*** Opening Information provided ***

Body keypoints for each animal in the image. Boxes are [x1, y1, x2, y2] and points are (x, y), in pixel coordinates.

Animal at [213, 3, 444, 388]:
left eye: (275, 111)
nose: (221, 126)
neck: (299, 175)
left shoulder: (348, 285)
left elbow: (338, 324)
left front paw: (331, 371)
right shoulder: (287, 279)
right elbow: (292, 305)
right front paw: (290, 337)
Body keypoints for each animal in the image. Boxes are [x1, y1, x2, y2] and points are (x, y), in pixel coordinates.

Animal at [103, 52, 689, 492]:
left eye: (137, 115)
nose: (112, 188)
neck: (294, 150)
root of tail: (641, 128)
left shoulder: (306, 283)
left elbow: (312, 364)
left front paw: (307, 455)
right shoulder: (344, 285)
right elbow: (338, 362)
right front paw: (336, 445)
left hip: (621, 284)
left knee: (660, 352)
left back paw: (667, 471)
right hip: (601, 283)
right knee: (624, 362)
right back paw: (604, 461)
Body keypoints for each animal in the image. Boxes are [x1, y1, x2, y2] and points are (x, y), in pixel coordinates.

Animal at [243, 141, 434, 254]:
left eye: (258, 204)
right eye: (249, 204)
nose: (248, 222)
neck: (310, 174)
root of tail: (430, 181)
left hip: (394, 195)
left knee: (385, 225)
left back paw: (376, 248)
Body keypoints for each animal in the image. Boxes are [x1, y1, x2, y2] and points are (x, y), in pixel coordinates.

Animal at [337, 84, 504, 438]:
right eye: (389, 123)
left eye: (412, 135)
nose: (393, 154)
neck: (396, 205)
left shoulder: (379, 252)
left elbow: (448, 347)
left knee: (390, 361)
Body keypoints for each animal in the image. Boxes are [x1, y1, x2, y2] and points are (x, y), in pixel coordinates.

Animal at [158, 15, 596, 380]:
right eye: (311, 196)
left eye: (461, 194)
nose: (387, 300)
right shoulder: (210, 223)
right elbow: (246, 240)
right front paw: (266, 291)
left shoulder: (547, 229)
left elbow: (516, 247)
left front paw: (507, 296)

*** Closing Information provided ***

Reproduce exactly the line that holds "left eye: (275, 111)", then every line after it, ending with the final line of the records above.

left eye: (275, 111)
nose: (221, 126)
neck: (299, 175)
left shoulder: (348, 285)
left elbow: (338, 324)
left front paw: (331, 371)
right shoulder: (287, 279)
right elbow: (292, 305)
right front paw: (290, 337)
Body keypoints for each animal in the image. Boxes are [x1, y1, x2, y2] and points are (x, y), in pixel coordinates.

Animal at [103, 52, 689, 492]:
left eye: (137, 115)
nose: (112, 188)
neck: (294, 150)
root of tail: (641, 128)
left shoulder: (306, 283)
left elbow: (312, 364)
left front paw: (307, 455)
right shoulder: (344, 285)
right elbow: (338, 362)
right front paw: (336, 445)
left hip: (621, 284)
left knee: (660, 352)
left back paw: (667, 471)
right hip: (601, 283)
right knee: (624, 362)
right back paw: (604, 461)
Body keypoints for each animal in the image. Boxes are [x1, y1, x2, y2] and points are (x, y), in pixel coordinates.

Animal at [243, 141, 434, 254]:
left eye: (258, 204)
right eye: (249, 204)
nose: (248, 222)
neck: (310, 174)
root of tail: (430, 181)
left hip: (394, 195)
left knee: (385, 225)
left back paw: (376, 248)
Body keypoints for each animal in the image. Boxes are [x1, y1, x2, y2] and points are (x, y), in pixel coordinates.

Animal at [337, 84, 504, 438]:
right eye: (389, 123)
left eye: (412, 135)
nose: (393, 154)
neck: (396, 205)
left shoulder: (379, 252)
left elbow: (448, 347)
left knee: (390, 361)
Body keypoints for each animal in the image. Boxes are [x1, y1, x2, y2] and points are (x, y), in pixel coordinates.

Animal at [158, 15, 596, 380]:
right eye: (311, 196)
left eye: (461, 194)
nose: (387, 300)
right shoulder: (210, 223)
right elbow: (246, 240)
right front paw: (266, 291)
left shoulder: (547, 229)
left elbow: (516, 247)
left front paw: (507, 296)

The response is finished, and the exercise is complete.